Dolors era viuda y llevaba una vida discreta. Pasaba de los noventa. La veía pasear por el barrio a paso lento, aunque todavía seguro. Menuda, tenía un rostro agradable, perfilado, de nariz elegante y sonrisa persistente. Nos conocíamos poco. Años atrás, uno de sus hijos tuvo un problema y ella creyó que yo podía contribuir a resolverlo. Hice lo que pude. Esto nos aproximó. Si nos veíamos por la calle, hablábamos. Siempre estaba contenta. Visitaba la inmensa colección de nietos repartidos por el país, le encantaba la música, el mar y el chocolate. Cada miércoles, se encontraba con unas amigas en el restaurante de menú de Joan.
También está siempre contento, Joan. Por eso hay tanta gente desayunando o almorzando en su local. Un centro cívico no haría mejor función social en el barrio que el bar de Joan. Su simpatía, que oculta el dolor por la muerte de su mujer, tan joven, es algo más que contagiosa: pacificadora. Gente muy diversa, frecuentan su bar: militares, bibliotecarios, empleados de telefónica y de La Caixa, periodistas de la radio local, entre otras muchas procedencias. En los años del procés, la división se palpaba y Joan, que nació Juan, hacía lo posible por calmar los ánimos. Si bajo el calor, se habla de refugios climáticos, el bar de Joan se convirtió, bajo aquel clima pasional, en el refugio de la tolerancia.

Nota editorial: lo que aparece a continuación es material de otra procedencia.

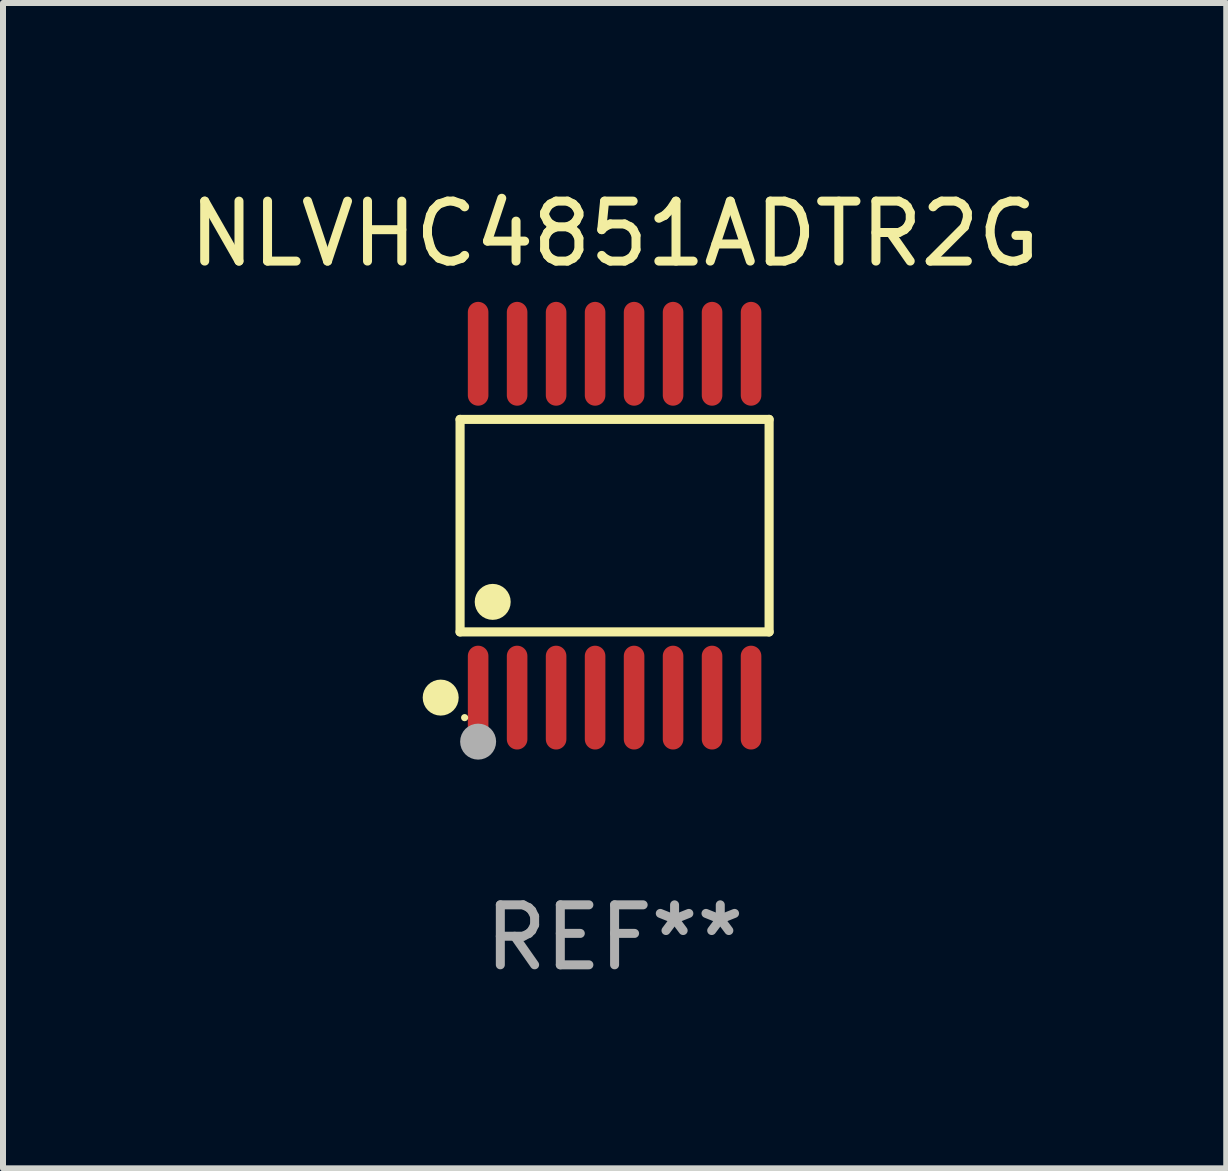
<source format=kicad_pcb>
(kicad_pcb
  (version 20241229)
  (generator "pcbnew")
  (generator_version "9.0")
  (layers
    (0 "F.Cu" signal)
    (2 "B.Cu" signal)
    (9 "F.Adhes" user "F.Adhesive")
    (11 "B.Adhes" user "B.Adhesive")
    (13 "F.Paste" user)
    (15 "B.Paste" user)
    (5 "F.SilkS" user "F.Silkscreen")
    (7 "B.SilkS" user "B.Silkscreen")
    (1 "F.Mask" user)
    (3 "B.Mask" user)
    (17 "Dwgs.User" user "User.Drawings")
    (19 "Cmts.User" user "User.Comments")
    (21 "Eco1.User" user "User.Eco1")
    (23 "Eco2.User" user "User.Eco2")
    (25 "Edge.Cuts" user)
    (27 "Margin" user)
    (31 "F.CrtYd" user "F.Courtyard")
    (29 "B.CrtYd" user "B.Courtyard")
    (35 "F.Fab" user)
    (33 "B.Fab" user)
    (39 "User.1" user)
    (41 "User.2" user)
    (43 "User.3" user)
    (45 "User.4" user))
  (footprint "NLVHC4851ADTR2G"
    (layer "F.Cu")
    (at 7.196 5.714)
    (property "Reference" "NLVHC4851ADTR2G" (at 0 -4.866 0) (layer "F.SilkS") (effects (font (size 1 1) (thickness 0.15))))
    (attr through_hole)
    (fp_line (start -2.576 -1.772) (end 2.576 -1.772) (stroke (width 0.152) (type solid)) (layer "F.SilkS"))
    (fp_line (start -2.576 1.771) (end -2.576 -1.772) (stroke (width 0.152) (type solid)) (layer "F.SilkS"))
    (fp_line (start 2.576 -1.772) (end 2.576 1.771) (stroke (width 0.152) (type solid)) (layer "F.SilkS"))
    (fp_line (start 2.576 1.771) (end -2.576 1.771) (stroke (width 0.152) (type solid)) (layer "F.SilkS"))
    (fp_circle (center -2.899 2.866) (end -2.749 2.866) (stroke (width 0.3) (type solid)) (fill no) (layer "F.SilkS"))
    (fp_circle (center -2.5 3.2) (end -2.47 3.2) (stroke (width 0.06) (type solid)) (fill no) (layer "F.SilkS"))
    (fp_circle (center -2.032 1.27) (end -1.882 1.27) (stroke (width 0.3) (type solid)) (fill no) (layer "F.SilkS"))
    (fp_circle (center -2.275 3.6) (end -2.125 3.6) (stroke (width 0.3) (type solid)) (fill no) (layer "F.Fab"))
    (fp_text user "REF**" (at 0 6.866 0) (layer "F.Fab") (effects (font (size 1 1) (thickness 0.15))))
    (pad "1" smd oval (at -2.275 2.866) (size 0.343 1.731) (layers "F.Cu" "F.Mask" "F.Paste"))
    (pad "2" smd oval (at -1.625 2.866) (size 0.343 1.731) (layers "F.Cu" "F.Mask" "F.Paste"))
    (pad "3" smd oval (at -0.975 2.866) (size 0.343 1.731) (layers "F.Cu" "F.Mask" "F.Paste"))
    (pad "4" smd oval (at -0.325 2.866) (size 0.343 1.731) (layers "F.Cu" "F.Mask" "F.Paste"))
    (pad "5" smd oval (at 0.325 2.866) (size 0.343 1.731) (layers "F.Cu" "F.Mask" "F.Paste"))
    (pad "6" smd oval (at 0.975 2.866) (size 0.343 1.731) (layers "F.Cu" "F.Mask" "F.Paste"))
    (pad "7" smd oval (at 1.625 2.866) (size 0.343 1.731) (layers "F.Cu" "F.Mask" "F.Paste"))
    (pad "8" smd oval (at 2.275 2.866) (size 0.343 1.731) (layers "F.Cu" "F.Mask" "F.Paste"))
    (pad "9" smd oval (at 2.275 -2.866) (size 0.343 1.731) (layers "F.Cu" "F.Mask" "F.Paste"))
    (pad "10" smd oval (at 1.625 -2.866) (size 0.343 1.731) (layers "F.Cu" "F.Mask" "F.Paste"))
    (pad "11" smd oval (at 0.975 -2.866) (size 0.343 1.731) (layers "F.Cu" "F.Mask" "F.Paste"))
    (pad "12" smd oval (at 0.325 -2.866) (size 0.343 1.731) (layers "F.Cu" "F.Mask" "F.Paste"))
    (pad "13" smd oval (at -0.325 -2.866) (size 0.343 1.731) (layers "F.Cu" "F.Mask" "F.Paste"))
    (pad "14" smd oval (at -0.975 -2.866) (size 0.343 1.731) (layers "F.Cu" "F.Mask" "F.Paste"))
    (pad "15" smd oval (at -1.625 -2.866) (size 0.343 1.731) (layers "F.Cu" "F.Mask" "F.Paste"))
    (pad "16" smd oval (at -2.275 -2.866) (size 0.343 1.731) (layers "F.Cu" "F.Mask" "F.Paste")))
  (gr_rect
    (start -3 -3)
    (end 17.393 16.428)
    (stroke (width 0.1) (type default))
    (fill no)
    (layer "Edge.Cuts")))
</source>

La verdadera felicidad es barata; si es cara, no es de buena calidad
En el funeral de Dolors nos reunimos familiares, amigos y vecinos para lamentar la pérdida de su sonrisa, que brillaba sobre el barrio como una estrella pequeña, casi imperceptible. Al salir de la iglesia, después de conversar un rato con hijos y nietos de Dolors, entré en el bar de Joan para seguir hablando de ella. Juan se reía evocando las bromas que se gastaban. Dolors se ha ido deprisa, sin molestar. Una infección, una caída y un final suave, rodeada por toda la familia. Nada hizo que pueda ser considerado públicamente reseñable, pero era una delicia hablar con ella y dejarse contagiar de su joie de vivre . En esa época, tan incierta y crispada, la persistencia de su sonrisa, por discreta que fuera, era una maravilla. Lo dejó escrito Chateaubriand en sus memorias: la verdadera felicidad es barata. Si es cara, no es de buena calidad. - Antoni Puigverd en la vanguardia.